A-G in Hamburg for hearing of Ghana/Cote d’Ivoire boundary dispute

The Attorney-General and Minister of Justice, Ms Gloria Akuffo, is leading a high-powered legal and technical team to Hamburg, Germany for the hearing of the merits in the maritime boundary dispute between Ghana and Cote d’Ivoire.

Ghana’s team includes officials from the Attorney-General’s Department, the Ministry of Energy, the Maritime Boundaries Secretariat, the Ghana National Petroleum Corporation (GNPC), the Environmental Protection Agency (EPA), the Petroleum Commission and lawyers from Ghana and abroad.

The team arrived in Hamburg earlier last week to prepare for a final legal showdown with the Ivorian legal and technical team, which is also in Hamburg.

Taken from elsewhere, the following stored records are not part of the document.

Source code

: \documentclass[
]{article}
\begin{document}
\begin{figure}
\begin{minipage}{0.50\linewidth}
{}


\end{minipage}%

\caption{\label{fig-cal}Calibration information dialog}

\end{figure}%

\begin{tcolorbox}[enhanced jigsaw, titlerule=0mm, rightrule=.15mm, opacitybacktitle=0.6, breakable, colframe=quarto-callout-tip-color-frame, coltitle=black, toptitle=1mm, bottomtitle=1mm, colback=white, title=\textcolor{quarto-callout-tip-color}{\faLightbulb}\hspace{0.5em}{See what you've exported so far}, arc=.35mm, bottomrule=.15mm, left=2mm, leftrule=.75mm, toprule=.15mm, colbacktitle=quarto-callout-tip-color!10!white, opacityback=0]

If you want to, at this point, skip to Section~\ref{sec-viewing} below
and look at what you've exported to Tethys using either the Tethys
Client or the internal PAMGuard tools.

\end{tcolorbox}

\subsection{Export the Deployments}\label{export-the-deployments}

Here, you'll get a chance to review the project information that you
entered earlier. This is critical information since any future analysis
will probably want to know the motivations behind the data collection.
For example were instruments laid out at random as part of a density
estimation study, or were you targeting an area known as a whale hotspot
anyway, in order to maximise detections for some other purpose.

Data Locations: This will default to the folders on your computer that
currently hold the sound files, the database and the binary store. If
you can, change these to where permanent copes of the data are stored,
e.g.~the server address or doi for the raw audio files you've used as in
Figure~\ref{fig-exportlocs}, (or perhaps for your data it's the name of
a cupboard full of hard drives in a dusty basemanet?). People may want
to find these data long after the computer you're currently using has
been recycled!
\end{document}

The hearing of the delimitation of the maritime boundary dispute between Ghana and Côte d'Ivoire in the Atlantic Ocean will commence at the International Tribunal for the Law of the Sea (ITLOS) from today (February 6, 2017) to February 16, 2017.

The first and the second rounds of oral arguments will come off from today, February 6, to February 10, 2016 and February 13 to 16, 2017, respectively.

The panel

 The President of the Special Chamber constituted to deal with the dispute, Judge Boualem Bouguetaia, will preside over the hearing.

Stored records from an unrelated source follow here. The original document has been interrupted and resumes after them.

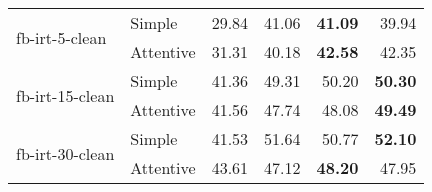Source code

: \begin{tabular}{| l | l | r | r | r | r |}
    \multirow{2}{*}{fb-irt-5-clean}
    & Simple    & 29.84 & 41.06 & \textbf{41.09} & 39.94 \\
    & Attentive & 31.31 & 40.18 & \textbf{42.58} & 42.35 \\ \hline

    \multirow{2}{*}{fb-irt-15-clean}
    & Simple    & 41.36 & 49.31 & 50.20 & \textbf{50.30} \\
    & Attentive & 41.56 & 47.74 & 48.08 & \textbf{49.49} \\ \hline

    \multirow{2}{*}{fb-irt-30-clean}
    & Simple    & 41.53 & 51.64 & 50.77 & \textbf{52.10} \\
    & Attentive & 43.61 & 47.12 & \textbf{48.20} & 47.95 \\ \hline

\end{tabular}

Other members of the panel hearing the case are judges Rüdiger Wolfrum, Germany, and Jin-Hyun Paik, the Republic of Korea.

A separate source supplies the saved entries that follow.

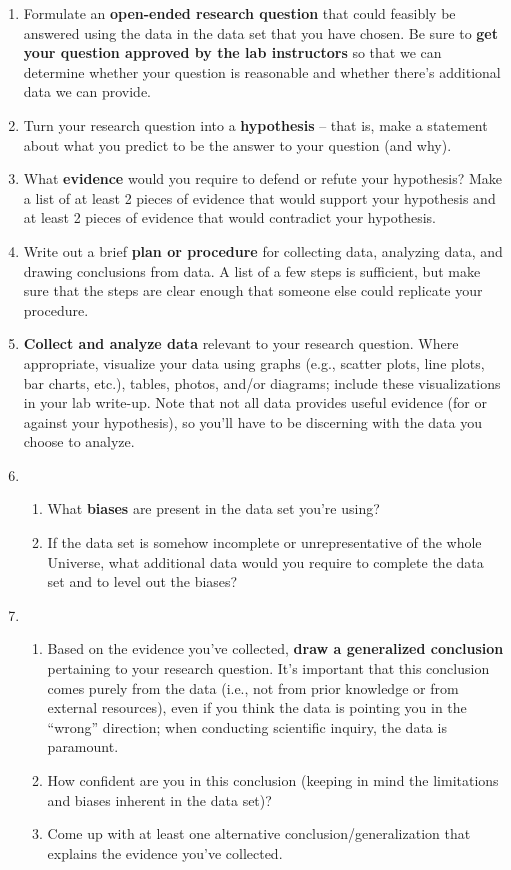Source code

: \documentclass[11pt]{article}%
\begin{document}
\begin{enumerate}
    \item Formulate an \textbf{open-ended research question} that could feasibly be answered using the data in the data set that you have chosen. Be sure to \textbf{get your question approved by the lab instructors} so that we can determine whether your question is reasonable and whether there's additional data we can provide.

    \item Turn your research question into a \textbf{hypothesis} -- that is, make a statement about what you predict to be the answer to your question (and why). 

    \item What \textbf{evidence} would you require to defend or refute your hypothesis? Make a list of at least 2 pieces of evidence that would support your hypothesis and at least 2 pieces of evidence that would contradict your hypothesis.

    \item Write out a brief \textbf{plan or procedure} for collecting data, analyzing data, and drawing conclusions from data. A list of a few steps is sufficient, but make sure that the steps are clear enough that someone else could replicate your procedure.

    \item \textbf{Collect and analyze data} relevant to your research question. Where appropriate, visualize your data using graphs (e.g., scatter plots, line plots, bar charts, etc.), tables, photos, and/or diagrams; include these visualizations in your lab write-up. Note that not all data provides useful evidence (for or against your hypothesis), so you’ll have to be discerning with the data you choose to analyze.

    \item 
    \begin{enumerate}
        \item What \textbf{biases} are present in the data set you’re using? 
        \item If the data set is somehow incomplete or unrepresentative of the whole Universe, what additional data would you require to complete the data set and to level out the biases?
    \end{enumerate}

    \item 
    \begin{enumerate}
        \item Based on the evidence you’ve collected, \textbf{draw a generalized conclusion} pertaining to your research question. It’s important that this conclusion comes purely from the data (i.e., not from prior knowledge or from external resources), even if you think the data is pointing you in the “wrong” direction; when conducting scientific inquiry, the data is paramount.
        \item How confident are you in this conclusion (keeping in mind the limitations and biases inherent in the data set)?
        \item Come up with at least one alternative conclusion/generalization that explains the evidence you’ve collected.
    \end{enumerate}


\end{enumerate}
\end{document}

 Ad hoc judges Thomas Mensah, Ghana, and Ronny Abraham, France, were selected by Ghana and Cote d’Ivoire, respectively, per the rules of the ITLOS.

Press release

A press release issued on the ITLOS website on January 16, 2017 noted that the date was fixed after Ghana and Cote d’Ivoire had filed their memorials and responses, respectively.

Preliminary issues on whether or not Ghana should be stopped from all activities on the disputed area were resolved in April 2015.

Ghana was, in April 2015, granted permission to continue with oil production from 10 drilled wells but barred from drilling new wells until the final determination of the case.

The dispute was submitted by way of a special agreement between the two countries to a special chamber of the tribunal, formed in application of Article 15, Paragraph 2 of the Statute by Order of the Tribunal dated January 12, 2015.

Preliminary hearing

On February 27, 2015, Côte d’Ivoire submitted a request for the prescription of provisional measures under Article 290, Paragraph 1 of the United Nations Convention on the Laws of the Sea (UNCLOS), requesting the chamber to order that Ghana shall, inter alia, “take all steps to suspend all oil exploration and exploitation operations underway in the disputed area”.

The Special Chamber, on April 25, 2015, directed Ghana to take all the necessary steps to ensure that no new drilling took place in disputed areas under its control.

Ten wells, which had been drilled already, have been developed and are currently producing oil.

The hearing will take place in the main courtroom of the tribunal and is open to the public.

The tribunal’s final decision will be delivered before the end of 2017.

Background

After 10 failed negotiation attempts, Ghana, in September 2014, announced that it had instituted arbitration proceedings at the ITLOS to ensure a resolution of its maritime boundary dispute with Cote d’Ivoire.

In accordance with Article 3(a) of Annex VII, Ghana appointed Judge Thomas Mensah, a former President of the ITLOS, as a member of the tribunal.

“Despite several years of good faith negotiations, including at least 10 rounds of bilateral meetings, Ghana and Cote d’Ivoire have been unable to agree upon the location of their maritime boundary,” then Attorney-General and Minister of Justice, Mrs Marietta Brew Appiah-Opong, announced at a press conference in Accra on September 23, 2014.